The stock lending facility has also taken off in the automatic lending and borrowing module of the NSE. This facility was dormant for six months until the market finally realised its utility. This service now clocks a turnover of Rs.4 to Rs.6 bn per week.
EQM: Can you shed some light on the cost structure of a demat account in India vis-a-vis for a developed market like US.
Mr. Bhave: World over depositories do not maintain individual accounts. Infact they maintain only the accounts of the depository participants. The central depository effectively processes entries only for net positions of various depository participants. Therefore cost structures are not comparable.
EQM: In light of rolling settlements being introduced in a number of stocks, what are the implications for the volume of settlement transactions through NSDL on daily basis?
Mr. Bhave: This is still not an issue for NSDL largely due to the fact that stocks which have been shifted to the compulsory demat mode are not the most actively traded stocks. However, when actively traded stocks go into rolling we will have to observe the effects. We have the extra capacity that may be required as also the commitment to enhance capacity if the need arises.
EQM: Please give your views on permitting the introduction of electronic means to send instructions to depository participants? For example, currently a seller has to notify his DP by filling in a physical form, else there would be default in the delivery process. An electronic process would make the process much more convenient and secure.
Mr.
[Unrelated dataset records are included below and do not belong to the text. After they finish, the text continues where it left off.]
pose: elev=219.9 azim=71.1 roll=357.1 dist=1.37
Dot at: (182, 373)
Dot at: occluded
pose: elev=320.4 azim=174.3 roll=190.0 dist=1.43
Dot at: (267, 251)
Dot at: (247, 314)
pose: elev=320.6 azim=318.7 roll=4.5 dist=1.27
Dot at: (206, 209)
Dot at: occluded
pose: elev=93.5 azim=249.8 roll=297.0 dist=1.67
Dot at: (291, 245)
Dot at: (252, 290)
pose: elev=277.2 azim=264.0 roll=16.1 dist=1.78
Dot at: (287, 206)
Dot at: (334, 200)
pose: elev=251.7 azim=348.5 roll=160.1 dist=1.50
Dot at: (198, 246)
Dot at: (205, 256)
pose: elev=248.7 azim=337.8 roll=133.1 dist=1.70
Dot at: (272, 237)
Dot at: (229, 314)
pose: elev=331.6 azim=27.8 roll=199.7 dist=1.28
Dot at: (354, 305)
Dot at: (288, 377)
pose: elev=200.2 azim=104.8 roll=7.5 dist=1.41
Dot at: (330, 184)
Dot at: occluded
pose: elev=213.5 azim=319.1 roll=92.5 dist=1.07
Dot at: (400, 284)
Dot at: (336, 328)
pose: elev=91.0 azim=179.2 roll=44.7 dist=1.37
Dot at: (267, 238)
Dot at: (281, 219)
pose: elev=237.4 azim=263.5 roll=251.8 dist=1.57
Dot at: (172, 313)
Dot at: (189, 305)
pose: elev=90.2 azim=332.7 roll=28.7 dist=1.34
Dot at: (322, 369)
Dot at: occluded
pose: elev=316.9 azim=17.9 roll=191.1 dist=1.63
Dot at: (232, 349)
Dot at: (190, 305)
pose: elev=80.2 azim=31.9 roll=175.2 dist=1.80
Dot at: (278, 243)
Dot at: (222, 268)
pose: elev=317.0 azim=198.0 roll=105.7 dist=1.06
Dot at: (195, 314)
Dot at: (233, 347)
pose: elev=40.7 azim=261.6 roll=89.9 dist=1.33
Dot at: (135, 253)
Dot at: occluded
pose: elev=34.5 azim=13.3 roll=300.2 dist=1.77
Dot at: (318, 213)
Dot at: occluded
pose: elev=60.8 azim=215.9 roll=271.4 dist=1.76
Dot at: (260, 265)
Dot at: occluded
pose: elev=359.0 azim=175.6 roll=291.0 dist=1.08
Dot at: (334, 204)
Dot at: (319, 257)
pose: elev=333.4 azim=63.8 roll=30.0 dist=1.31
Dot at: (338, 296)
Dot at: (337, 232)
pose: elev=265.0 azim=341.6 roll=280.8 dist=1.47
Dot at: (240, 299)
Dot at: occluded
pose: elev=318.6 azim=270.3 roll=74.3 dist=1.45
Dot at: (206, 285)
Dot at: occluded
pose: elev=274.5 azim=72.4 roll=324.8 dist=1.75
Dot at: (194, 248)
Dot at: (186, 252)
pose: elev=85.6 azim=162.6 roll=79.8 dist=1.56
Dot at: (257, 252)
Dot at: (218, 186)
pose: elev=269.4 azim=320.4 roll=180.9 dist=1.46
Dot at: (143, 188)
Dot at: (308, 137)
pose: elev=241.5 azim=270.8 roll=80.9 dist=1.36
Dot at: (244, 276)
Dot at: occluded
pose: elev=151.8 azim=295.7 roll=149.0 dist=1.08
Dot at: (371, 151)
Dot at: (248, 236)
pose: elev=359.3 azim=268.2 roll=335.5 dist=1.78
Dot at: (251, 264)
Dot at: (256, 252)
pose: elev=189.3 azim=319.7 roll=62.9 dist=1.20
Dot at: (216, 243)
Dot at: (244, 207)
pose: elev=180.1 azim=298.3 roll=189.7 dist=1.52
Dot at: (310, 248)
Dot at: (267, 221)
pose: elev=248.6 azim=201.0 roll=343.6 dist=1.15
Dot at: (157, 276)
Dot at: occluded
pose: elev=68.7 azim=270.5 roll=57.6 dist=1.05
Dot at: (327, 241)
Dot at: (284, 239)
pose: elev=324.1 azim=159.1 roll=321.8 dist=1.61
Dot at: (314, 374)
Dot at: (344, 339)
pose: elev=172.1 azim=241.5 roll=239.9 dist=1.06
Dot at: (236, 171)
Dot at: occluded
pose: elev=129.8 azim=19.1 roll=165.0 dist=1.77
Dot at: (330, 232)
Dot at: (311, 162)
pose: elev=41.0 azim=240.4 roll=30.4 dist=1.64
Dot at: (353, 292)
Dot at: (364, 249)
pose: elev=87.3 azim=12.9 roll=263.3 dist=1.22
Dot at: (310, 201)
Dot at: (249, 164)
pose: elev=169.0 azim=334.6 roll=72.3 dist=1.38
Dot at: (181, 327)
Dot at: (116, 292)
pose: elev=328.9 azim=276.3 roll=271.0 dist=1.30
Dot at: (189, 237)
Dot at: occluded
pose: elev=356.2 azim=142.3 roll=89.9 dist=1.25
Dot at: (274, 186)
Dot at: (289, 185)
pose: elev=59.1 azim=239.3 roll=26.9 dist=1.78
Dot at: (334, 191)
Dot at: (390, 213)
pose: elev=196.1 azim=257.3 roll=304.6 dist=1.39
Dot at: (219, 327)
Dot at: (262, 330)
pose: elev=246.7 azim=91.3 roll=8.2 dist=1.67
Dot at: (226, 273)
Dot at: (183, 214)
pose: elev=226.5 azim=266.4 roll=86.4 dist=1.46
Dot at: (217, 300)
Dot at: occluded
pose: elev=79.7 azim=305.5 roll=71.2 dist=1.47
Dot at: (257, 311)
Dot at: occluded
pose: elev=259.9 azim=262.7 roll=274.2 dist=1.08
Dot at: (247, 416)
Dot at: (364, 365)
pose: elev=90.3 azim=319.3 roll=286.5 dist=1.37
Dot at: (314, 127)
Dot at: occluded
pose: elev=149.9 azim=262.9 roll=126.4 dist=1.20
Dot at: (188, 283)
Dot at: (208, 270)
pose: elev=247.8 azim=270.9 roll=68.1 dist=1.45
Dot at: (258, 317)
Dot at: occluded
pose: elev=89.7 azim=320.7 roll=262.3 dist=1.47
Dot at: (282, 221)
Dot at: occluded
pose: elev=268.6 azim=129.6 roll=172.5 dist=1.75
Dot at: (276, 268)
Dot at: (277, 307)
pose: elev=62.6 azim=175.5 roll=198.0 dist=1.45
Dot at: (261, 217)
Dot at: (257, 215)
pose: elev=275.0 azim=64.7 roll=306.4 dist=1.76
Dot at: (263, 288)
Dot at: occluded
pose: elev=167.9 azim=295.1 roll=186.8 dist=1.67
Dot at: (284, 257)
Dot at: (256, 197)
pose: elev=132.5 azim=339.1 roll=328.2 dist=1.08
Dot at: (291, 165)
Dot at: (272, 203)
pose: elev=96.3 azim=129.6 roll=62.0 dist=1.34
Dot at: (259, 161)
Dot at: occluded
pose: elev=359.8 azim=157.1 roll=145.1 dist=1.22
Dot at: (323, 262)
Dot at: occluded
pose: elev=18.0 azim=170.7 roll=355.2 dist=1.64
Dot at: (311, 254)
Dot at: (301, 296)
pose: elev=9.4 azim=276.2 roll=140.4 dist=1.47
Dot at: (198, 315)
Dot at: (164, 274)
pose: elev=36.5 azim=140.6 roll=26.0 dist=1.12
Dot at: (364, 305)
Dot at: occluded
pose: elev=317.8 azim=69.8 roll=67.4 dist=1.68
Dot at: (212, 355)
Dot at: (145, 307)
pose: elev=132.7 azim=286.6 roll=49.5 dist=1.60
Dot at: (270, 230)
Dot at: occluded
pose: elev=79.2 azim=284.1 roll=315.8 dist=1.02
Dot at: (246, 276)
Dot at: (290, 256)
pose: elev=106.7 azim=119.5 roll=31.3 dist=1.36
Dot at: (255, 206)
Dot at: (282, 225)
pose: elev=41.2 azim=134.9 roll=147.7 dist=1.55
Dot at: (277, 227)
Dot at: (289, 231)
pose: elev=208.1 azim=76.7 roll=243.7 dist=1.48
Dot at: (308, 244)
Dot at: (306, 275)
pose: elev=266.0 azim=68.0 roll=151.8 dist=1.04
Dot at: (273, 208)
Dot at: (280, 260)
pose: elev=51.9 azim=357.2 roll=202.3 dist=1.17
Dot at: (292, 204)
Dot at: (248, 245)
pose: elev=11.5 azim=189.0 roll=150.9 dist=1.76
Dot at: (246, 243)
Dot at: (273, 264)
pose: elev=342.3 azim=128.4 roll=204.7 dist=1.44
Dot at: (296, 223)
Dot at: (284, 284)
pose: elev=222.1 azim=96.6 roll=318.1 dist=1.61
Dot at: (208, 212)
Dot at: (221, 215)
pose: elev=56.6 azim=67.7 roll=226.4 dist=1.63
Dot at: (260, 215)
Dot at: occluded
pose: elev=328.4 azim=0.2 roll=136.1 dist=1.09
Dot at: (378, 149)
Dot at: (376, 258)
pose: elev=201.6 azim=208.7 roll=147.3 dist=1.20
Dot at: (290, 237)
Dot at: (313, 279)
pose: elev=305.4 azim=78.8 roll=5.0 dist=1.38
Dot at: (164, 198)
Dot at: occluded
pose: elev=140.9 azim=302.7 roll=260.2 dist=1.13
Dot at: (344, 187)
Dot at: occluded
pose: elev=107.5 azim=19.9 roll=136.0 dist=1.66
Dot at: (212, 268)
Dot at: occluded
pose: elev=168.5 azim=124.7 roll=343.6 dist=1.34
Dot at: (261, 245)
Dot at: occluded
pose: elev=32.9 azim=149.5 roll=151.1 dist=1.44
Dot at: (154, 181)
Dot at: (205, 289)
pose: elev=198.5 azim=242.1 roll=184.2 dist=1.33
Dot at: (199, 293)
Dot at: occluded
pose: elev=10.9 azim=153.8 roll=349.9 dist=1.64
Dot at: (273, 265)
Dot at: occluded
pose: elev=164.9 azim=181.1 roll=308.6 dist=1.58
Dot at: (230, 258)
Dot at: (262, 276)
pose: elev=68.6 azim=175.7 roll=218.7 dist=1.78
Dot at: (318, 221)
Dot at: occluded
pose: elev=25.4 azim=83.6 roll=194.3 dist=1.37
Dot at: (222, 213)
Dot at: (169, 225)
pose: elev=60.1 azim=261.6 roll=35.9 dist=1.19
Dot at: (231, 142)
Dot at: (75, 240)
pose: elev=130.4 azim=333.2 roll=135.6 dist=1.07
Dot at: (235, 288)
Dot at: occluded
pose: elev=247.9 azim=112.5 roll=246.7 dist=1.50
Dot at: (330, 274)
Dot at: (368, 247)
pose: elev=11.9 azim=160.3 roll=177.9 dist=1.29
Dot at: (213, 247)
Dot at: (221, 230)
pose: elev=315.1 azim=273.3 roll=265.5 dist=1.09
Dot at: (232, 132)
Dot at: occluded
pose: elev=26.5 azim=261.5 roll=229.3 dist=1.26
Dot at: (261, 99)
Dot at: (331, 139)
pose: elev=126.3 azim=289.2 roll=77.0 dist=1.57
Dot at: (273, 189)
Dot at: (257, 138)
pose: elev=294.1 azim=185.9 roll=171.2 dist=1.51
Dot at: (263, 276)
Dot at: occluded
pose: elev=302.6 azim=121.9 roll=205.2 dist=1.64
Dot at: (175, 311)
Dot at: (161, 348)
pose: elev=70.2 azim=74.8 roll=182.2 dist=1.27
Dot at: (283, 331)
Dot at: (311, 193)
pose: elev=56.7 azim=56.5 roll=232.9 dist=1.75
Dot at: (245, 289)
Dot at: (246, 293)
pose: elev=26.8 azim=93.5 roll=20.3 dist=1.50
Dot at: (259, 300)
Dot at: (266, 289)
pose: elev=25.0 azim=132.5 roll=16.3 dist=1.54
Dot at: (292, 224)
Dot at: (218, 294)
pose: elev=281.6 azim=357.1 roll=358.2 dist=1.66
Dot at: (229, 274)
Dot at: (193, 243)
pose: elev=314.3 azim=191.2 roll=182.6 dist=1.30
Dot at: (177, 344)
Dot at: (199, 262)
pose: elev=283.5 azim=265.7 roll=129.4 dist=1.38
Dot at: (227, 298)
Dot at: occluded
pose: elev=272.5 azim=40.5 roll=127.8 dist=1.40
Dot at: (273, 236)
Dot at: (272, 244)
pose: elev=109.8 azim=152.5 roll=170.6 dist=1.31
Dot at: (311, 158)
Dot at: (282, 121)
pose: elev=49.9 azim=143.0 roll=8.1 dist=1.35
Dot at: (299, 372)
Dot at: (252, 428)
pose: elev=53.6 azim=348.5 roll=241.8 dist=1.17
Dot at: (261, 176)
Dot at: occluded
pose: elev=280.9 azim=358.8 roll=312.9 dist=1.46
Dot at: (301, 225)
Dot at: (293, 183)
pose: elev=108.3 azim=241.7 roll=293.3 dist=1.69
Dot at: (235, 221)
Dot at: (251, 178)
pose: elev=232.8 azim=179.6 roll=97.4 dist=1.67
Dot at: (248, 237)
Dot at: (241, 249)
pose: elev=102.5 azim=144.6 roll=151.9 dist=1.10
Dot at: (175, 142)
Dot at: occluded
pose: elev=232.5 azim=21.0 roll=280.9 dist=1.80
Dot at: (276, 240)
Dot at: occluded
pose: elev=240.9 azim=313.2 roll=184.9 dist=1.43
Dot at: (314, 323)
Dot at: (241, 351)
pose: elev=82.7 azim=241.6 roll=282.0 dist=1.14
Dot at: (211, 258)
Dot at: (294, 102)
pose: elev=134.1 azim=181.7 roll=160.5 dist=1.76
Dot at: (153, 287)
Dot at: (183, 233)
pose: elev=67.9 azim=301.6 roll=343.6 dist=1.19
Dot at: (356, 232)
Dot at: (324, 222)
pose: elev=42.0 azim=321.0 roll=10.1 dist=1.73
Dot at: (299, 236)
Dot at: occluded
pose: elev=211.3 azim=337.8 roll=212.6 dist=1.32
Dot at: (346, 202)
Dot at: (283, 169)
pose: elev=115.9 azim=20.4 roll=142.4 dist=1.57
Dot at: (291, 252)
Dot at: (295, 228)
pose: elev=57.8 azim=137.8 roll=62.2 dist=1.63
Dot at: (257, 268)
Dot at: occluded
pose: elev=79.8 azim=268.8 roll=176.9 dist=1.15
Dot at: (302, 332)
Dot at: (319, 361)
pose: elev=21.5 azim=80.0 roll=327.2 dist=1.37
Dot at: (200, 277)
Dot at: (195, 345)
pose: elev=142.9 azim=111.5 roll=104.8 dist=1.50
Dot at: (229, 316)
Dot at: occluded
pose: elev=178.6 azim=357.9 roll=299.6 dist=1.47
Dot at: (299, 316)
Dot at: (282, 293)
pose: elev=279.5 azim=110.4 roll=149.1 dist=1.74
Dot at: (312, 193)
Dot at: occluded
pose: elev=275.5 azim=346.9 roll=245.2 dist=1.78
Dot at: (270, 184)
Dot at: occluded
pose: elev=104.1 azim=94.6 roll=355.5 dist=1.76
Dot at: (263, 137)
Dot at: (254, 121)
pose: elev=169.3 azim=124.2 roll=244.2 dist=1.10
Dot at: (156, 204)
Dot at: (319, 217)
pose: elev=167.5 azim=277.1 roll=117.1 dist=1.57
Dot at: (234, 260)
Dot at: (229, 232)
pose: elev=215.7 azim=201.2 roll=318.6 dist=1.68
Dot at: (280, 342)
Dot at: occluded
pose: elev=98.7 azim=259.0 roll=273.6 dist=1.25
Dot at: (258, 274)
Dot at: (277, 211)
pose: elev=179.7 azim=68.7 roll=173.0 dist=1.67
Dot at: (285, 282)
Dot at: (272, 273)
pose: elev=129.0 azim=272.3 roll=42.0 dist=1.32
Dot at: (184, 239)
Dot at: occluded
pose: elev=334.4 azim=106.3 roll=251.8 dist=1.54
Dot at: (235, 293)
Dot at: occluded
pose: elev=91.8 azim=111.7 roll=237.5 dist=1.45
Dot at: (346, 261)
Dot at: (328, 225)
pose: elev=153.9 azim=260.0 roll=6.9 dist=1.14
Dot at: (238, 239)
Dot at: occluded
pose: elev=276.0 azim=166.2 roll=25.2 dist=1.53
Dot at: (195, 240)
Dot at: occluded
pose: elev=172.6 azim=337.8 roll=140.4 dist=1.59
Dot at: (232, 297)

Bhave: There are two issues here - legal and safety. The legal issue concerns pertain to whether an electronic signature would serve as sufficient evidence and would it be enforceable in a court of law. The safety aspect is from the point of view of the customers who may have inhibitions about this method. I am definitely in favour of the process. To give you one example, the need for setting up multiple set ups in different areas would be eliminated for a depository participant. Customers could send orders via the net, and maybe even open a demat account on the web itself.
EQM: Is there any issue you would like to mention which may not have been covered by us.
Mr. Bhave: The dematerialization process has been so far limited to equities. Now the debt side needs to be covered. The debt markets have been plagued by settlement problems. We are aiming to replicate a similar process on the debt side now. The Finance Bill for FY2001 has given a boost to our plans by making the adequate amendments to the Stamp Duty Act.
EQM: Who are the people that have influenced you the most?
Mr. Bhave: Mahatma Gandhi and Abraham Lincoln.
EQM: What are your favourite books?
Mr. Bhave: I read almost anything I can lay my hands on. One book that I have recently read and would want to mention is 'Built to Last'.